_Your instructions_. Edit the lines so that "公文处理" becomes "文件处理", and leave everything else unchanged. Don't include the pictures in your answer.
START Data records
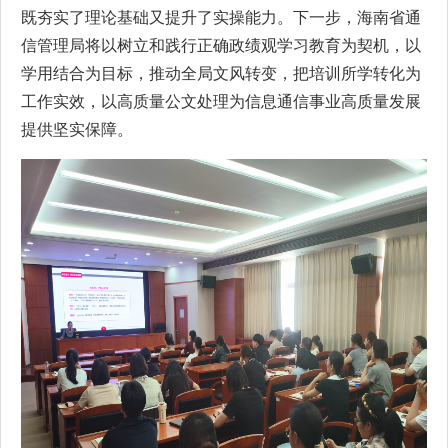
既夯实了理论基础又提升了实操能力。下一步，海南省通
信管理局将以树立和践行正确政绩观学习教育为契机，以
学用结合为目标，推动全局文风转变，把培训所学转化为
工作实效，以高质量公文处理为信息通信事业高质量发展
提供坚实保障。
END Data records
_Output for this exercise_.
既夯实了理论基础又提升了实操能力。下一步，海南省通
信管理局将以树立和践行正确政绩观学习教育为契机，以
学用结合为目标，推动全局文风转变，把培训所学转化为
工作实效，以高质量文件处理为信息通信事业高质量发展
提供坚实保障。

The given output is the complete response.